China Evergrande Group was issued a wind-up order by Hong Kong’s High Court on Monday, setting in motion the liquidation of a company once ranked as China’s largest developer as it struggles with $329 billion in debts against $240 billion in assets.
The winding up order for Evergrande’s Hong Kong-listed vehicle came despite the developer led by tycoon Xu Jiayin having filed a request for an adjournment at 4:00 pm on Friday, asking for more time to work out a restructuring plan with its creditors, with the court pointing to deficiencies in the company’s last-minute proposal.
“I do not see any proper ground for the court to grant a further adjournment of the Petition, which has been ongoing for over 19 months,” judge Linda Chan said in the court ruling. “The Company has not demonstrated that there is any useful purpose for the court to adjourn the Petition – there is no restructuring proposal, let alone a viable proposal which has the support of the requisite majorities of the creditors. To the contrary, it seems to me that the interests of the creditors will be better protected if the Company is wound up by the court.”
In a separate hearing on Monday, the court also appointed Alvarez & Marsal – a restructuring advisory firm which previously oversaw the liquidation of Lehman Brothers – as Evergrande’s liquidator, a role which will see the specialist firm seeking control of the company’s assets, assuming management of the company, and handling negotiations with creditors.

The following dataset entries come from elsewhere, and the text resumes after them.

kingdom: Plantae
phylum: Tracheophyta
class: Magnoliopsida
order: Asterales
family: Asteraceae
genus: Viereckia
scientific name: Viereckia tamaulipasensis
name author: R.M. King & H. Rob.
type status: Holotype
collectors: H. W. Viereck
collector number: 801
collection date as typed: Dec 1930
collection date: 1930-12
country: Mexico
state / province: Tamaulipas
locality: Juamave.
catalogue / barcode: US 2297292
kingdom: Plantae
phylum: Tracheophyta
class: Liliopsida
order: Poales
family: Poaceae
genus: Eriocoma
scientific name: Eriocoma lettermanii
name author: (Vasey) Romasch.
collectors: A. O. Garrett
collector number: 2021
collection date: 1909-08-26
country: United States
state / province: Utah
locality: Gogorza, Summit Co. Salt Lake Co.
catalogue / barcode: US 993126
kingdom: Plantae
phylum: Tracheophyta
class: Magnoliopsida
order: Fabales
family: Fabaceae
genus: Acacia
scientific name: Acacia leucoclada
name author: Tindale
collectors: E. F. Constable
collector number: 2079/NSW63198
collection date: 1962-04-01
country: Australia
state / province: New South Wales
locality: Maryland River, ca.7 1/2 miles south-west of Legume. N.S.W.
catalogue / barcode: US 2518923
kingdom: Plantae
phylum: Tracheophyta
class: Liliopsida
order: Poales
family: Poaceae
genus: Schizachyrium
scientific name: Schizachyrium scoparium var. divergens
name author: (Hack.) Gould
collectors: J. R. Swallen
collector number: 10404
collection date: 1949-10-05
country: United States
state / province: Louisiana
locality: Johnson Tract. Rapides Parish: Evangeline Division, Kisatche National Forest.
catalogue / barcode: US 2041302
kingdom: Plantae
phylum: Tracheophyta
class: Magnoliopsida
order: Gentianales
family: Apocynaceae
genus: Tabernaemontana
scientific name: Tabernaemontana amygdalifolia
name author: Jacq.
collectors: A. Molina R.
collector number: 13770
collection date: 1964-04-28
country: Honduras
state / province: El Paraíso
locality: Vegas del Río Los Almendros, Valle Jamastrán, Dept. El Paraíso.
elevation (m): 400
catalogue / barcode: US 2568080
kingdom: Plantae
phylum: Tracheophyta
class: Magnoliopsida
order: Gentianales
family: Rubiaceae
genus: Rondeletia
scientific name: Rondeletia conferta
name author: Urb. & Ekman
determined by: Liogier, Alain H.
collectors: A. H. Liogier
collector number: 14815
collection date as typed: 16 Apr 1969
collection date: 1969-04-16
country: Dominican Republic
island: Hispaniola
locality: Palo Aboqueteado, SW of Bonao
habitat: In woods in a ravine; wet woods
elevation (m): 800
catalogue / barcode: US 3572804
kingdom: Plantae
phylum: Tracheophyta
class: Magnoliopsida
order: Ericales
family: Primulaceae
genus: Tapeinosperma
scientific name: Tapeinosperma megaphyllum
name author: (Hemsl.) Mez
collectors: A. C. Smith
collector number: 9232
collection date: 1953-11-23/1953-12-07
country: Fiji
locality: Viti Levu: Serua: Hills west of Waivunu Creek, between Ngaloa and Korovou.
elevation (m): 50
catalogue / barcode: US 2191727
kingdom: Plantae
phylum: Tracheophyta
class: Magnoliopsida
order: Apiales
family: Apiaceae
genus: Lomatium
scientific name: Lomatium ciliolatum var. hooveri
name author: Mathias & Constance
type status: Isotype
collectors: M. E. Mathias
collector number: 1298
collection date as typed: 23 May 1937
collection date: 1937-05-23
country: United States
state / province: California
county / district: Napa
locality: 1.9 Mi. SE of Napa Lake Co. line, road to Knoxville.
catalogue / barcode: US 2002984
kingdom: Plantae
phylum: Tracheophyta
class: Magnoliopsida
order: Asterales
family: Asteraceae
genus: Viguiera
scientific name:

Evergrande, which defaulted in 2021, expressed regret over the ruling, with chief executive Shawn Siu indicating that the company would continue to ensure home deliveries and communicate with the appointed liquidator.
Evergrande’s shares were suspended from trading after the stock plunged 21 percent on Monday, and are currently down 99 percent from their 2017 peak.
Uncertain Enforcement
With over 90 percent of Evergrande’s assets located onshore, according to the ruling, the case is likely to test the enforceability of the judgement in mainland China.
Despite China and Hong Kong inking an agreement in 2021 to recognise insolvency and restructuring proceedings in the mainland cities of Shenzhen, Shanghai and Xiamen, there is little precedent for offshore liquidators seizing onshore assets.
“The liquidator will not have onshore authority unless it can successfully apply to the Shenzhen court for approval under an existing agreement between Shenzhen and Hong Kong to mutually recognise insolvencies,” Brock Silvers, chief investment officer at Hong Kong-based Kaiyuan Capital told Mingtiandi. “Such approval is extremely unlikely to be granted, as China will prioritise the application of any available assets to the resolution of domestic obligations. The prospects for any significant recovery by offshore creditors are therefore ultimately quite low.”
China’s protracted housing market slump, which has seen many of the country’s developers default on offshore borrowings while struggling to make progress on a growing backlog of stalled projects, is also likely to affect the liquidator’s onshore legal reach, with the mainland government focused on ensuring completion and delivery of pre-sold homes.
“The winding up order only applies to the listed holding company which does not hold any significant assets except shares in other companies. It remains to be seen whether the liquidators will be able to take control of any of the subsidiaries in mainland China given that the focus of the Chinese authorities is on ensuring that developers complete and deliver the properties that they have sold,” Nigel Trayers, managing director of restructuring at Grant Thornton Hong Kong told Mingtiandi.
Most of Evergrande’s US dollar notes traded at around 1.5 cents on the dollar as of Friday, according to Bloomberg, a sign that investors have low expectations for repayment.
The company is still able to appeal the wind-up order, but the liquidation process would proceed pending appeal.
Sued by Subsidiary
In rejecting Evergrande’s last minute request for an additional three months to come up with a new restructuring plan, the court showed a willingness to put the company’s creditors out of their misery after a more than two-year process.
“There is simply nothing before the Court to explain or justify the delay and the lack of any progress in putting forward a restructuring proposal on the part of the Company,” Judge Chan said in the ruling.
The liquidation petition was filed in June 2022 by Top Shine Global Limited, which had invested in the developer’s Fangchebao online sales platform with the company saying that Evergrande had not honoured an agreement to buy back shares in the subsidiary. Other creditors later joined that petition.
Adding to Evergrande’s woes are lawsuits initiated by its property management subsidiary Evergrande Property Services, which announced on Friday that it had started legal proceedings against its parent to recover RMB 11.4 billion ($1.6 billion) worth of deposit certificate pledge guarantees.
Those lawsuits come after Evergrande Property Services’ Jinbi Property Management subsidiary in November launched proceedings against China Evergrande Group for the recovery of $1.9 billion in deposit certificate pledge guarantees.